I’ve fallen off the face of the earth temporarily. Lately, the job search has finally taken a toll on me.
I don’t know what I’m doing wrong. Words can’t even begin to cover the storm of frustration I’ve been fighting. Where is my job?
I have the skills set. I can do what the job entails. The only problem is I don’t have the X amount of experience that is supposedly required. Then how will I get experience if no one hires me? You want the quality work of your media organization to continue? Then invest in the future!
At the same time, I’ve been learning that what my resume contains or lacks doesn’t define me as a person or my self-worth, and I can’t give up or let myself be discouraged.

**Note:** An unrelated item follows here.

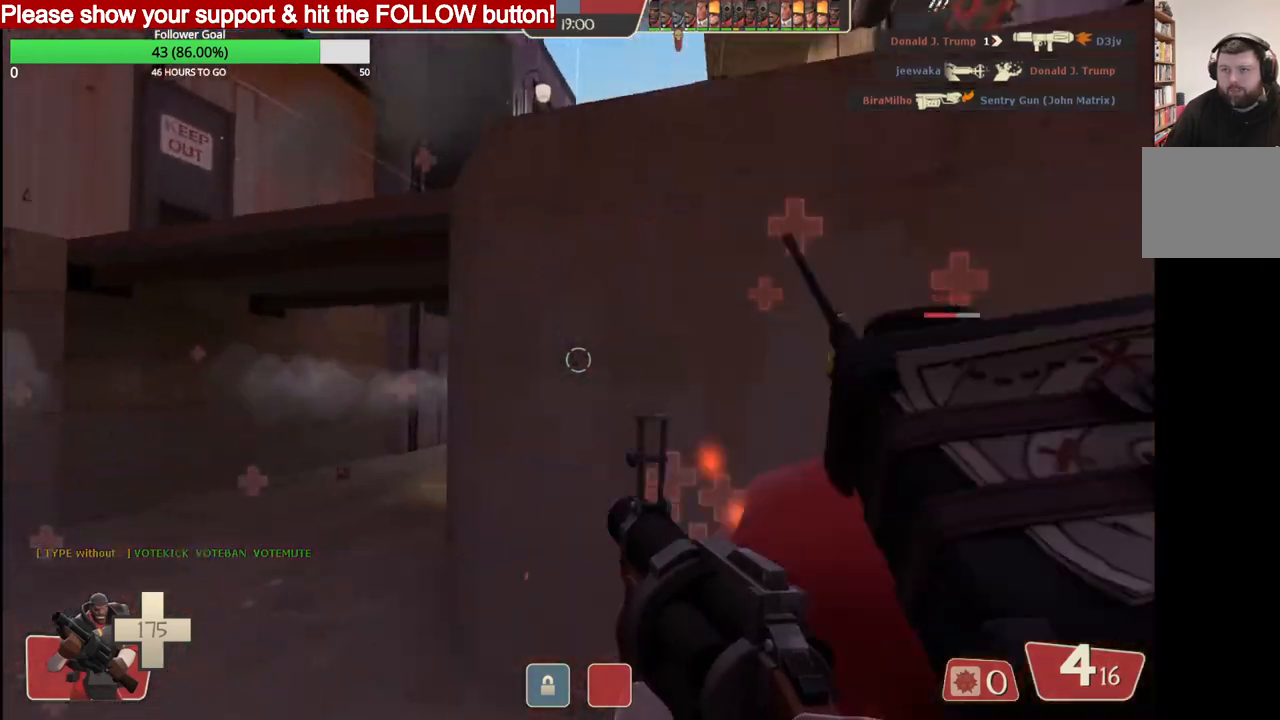
{"buttons": ["R2"], "left_stick": "up-left", "right_stick": "center", "events": [[417, "R2", "down"]]}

Because for me, defeat begins the minute despair sets in. It’s when you stop trying. It’s when the dream dies. I hate that I’ve been so close to that.
So now, my new plan is to keep myself as busy as possible–whether it’s making smoothies and vegetable soup from scratch, doing dishes, cleaning the house, teaching my grandpa how to use a computer, etc.
I can’t have any more of those idle, listless days where I have the opportunity to sit and stew over what’s [not] happening in my life, because when has thinking about something made my situation better or done anything productive for me? I must have thought myself out of happiness and peace a thousand times and never once into it.
I’m just going to be and not think (within reason, obviously not an invitation to make bad decisions).
Speaking of good decisions, I went to the Blazers-Jazz game at the Rose Garden last night and cheered on the Blazers (yay for free tickets which had pretty decent seats from my boss) with my friend Christopher–who was actually enjoying the music and the advertisements more so than the game.
Portland lost, but it was still good to see him on so many levels because we’re kind of in the same boat. We’re both degree-holding (homeboy already has a masters degree at 22), working minimum wage, working a job that does not use our degrees, looking for a permanent position, living back at the parents’ house, toting around emotional baggage and the list could go on.
Moral of the story: I appreciate any and all encouragement from people, but it was nice to get encouragement from someone who at this point in time, could truly relate to my situation.